The problem =>
Set down every one of the items below word for word, omitting the pictures.

Extracted entries =>
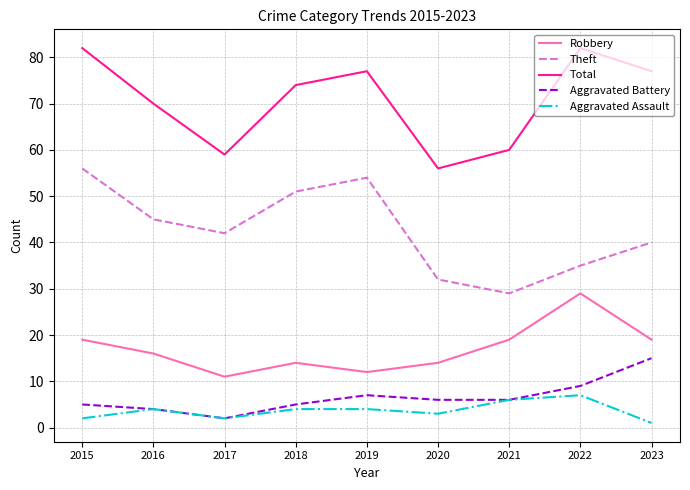

Reading left to right, list all the values displayed in this chart.

Robbery: 19	16	11	14	12	14	19	29	19
Theft: 56	45	42	51	54	32	29	35	40
Total: 82	70	59	74	77	56	60	82	77
Aggravated Battery: 5	4	2	5	7	6	6	9	15
Aggravated Assault: 2	4	2	4	4	3	6	7	1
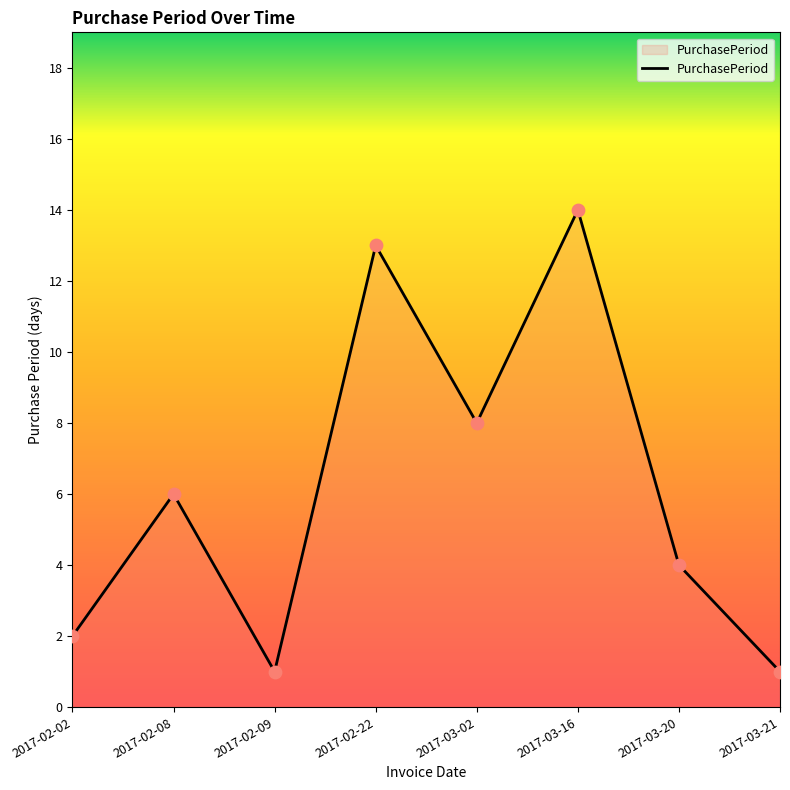

What is the ratio of the value at 2017-03-21 to the value at 2017-02-09?

1.0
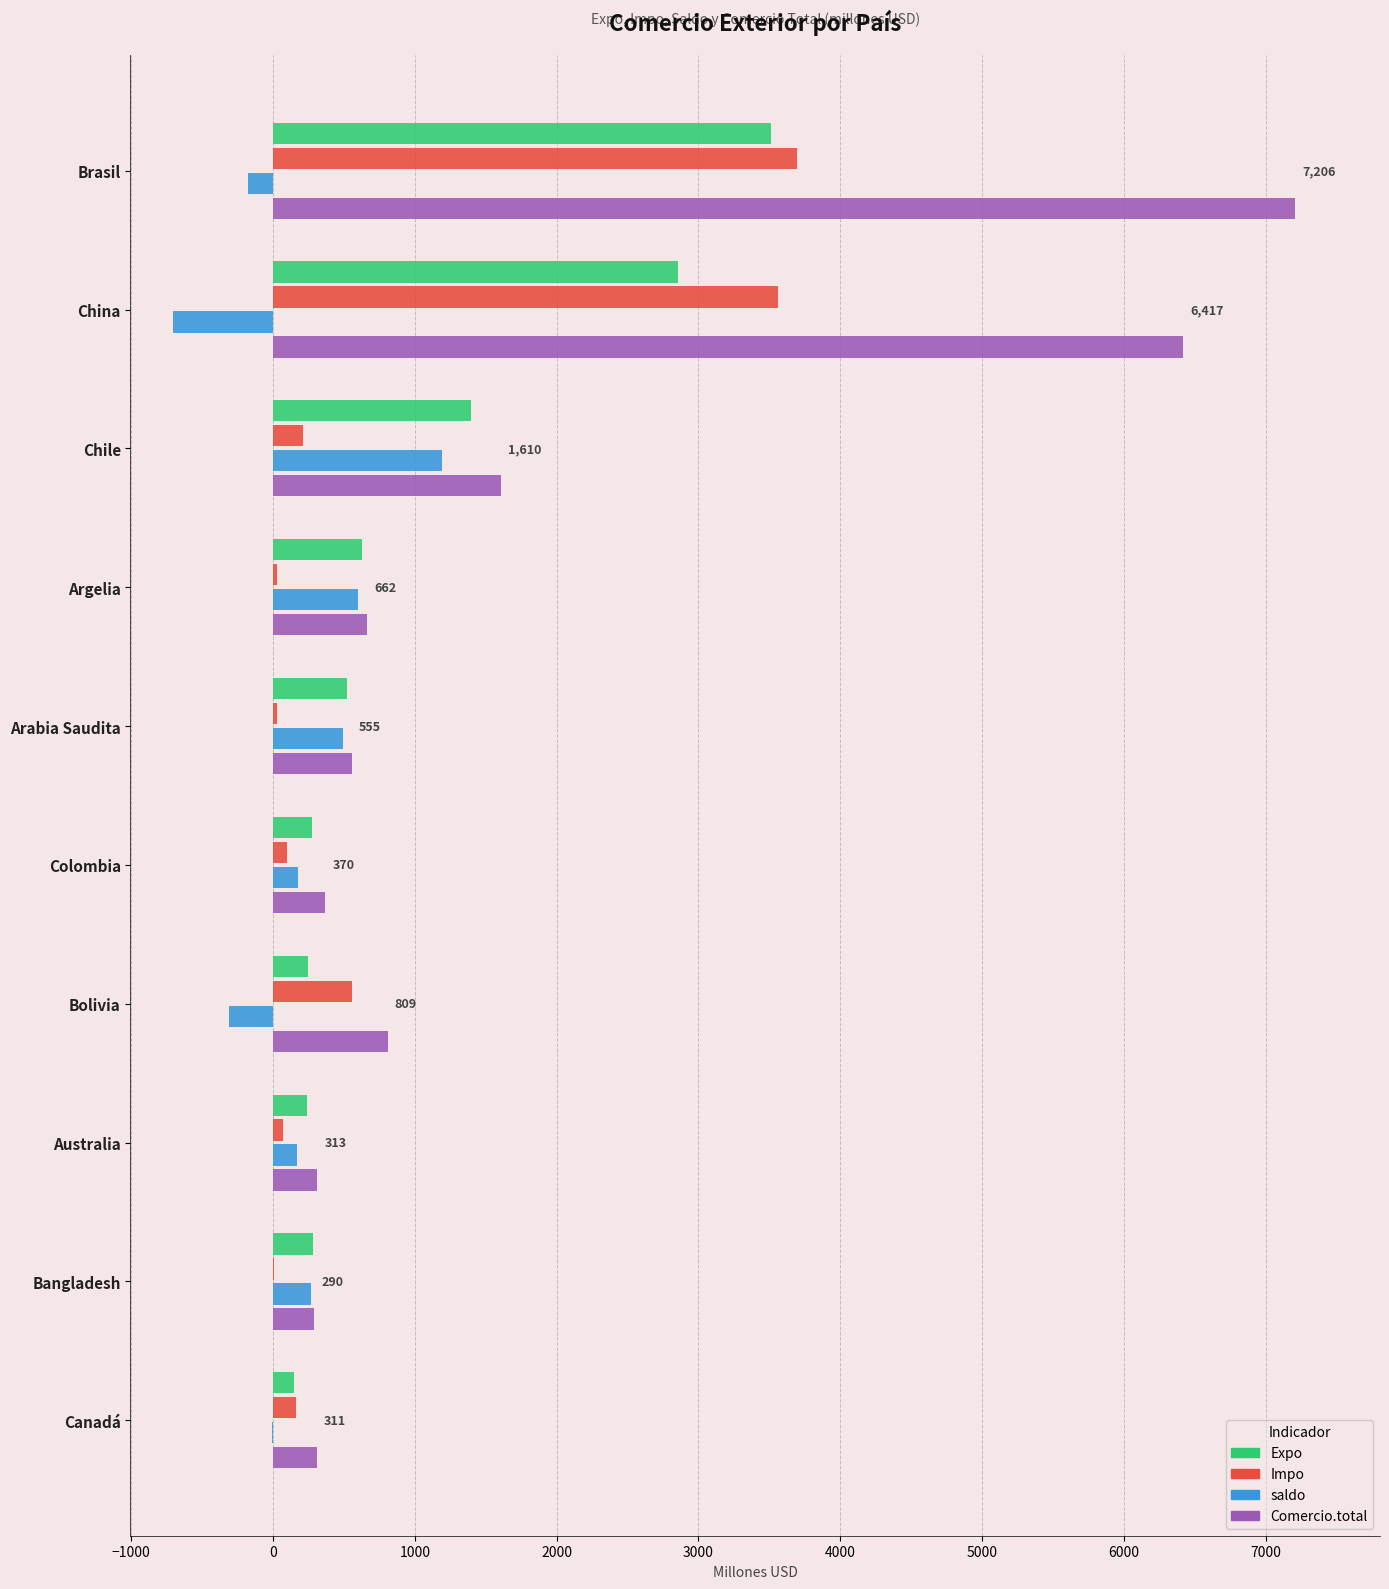

Which label corresponds to the largest value in the chart?

Brasil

Solution below =>
Reading left to right, list all the values displayed in this chart.

Robbery: 19	16	11	14	12	14	19	29	19
Theft: 56	45	42	51	54	32	29	35	40
Total: 82	70	59	74	77	56	60	82	77
Aggravated Battery: 5	4	2	5	7	6	6	9	15
Aggravated Assault: 2	4	2	4	4	3	6	7	1

What is the ratio of the value at 2017-03-21 to the value at 2017-02-09?

1.0

Which label corresponds to the largest value in the chart?

Brasil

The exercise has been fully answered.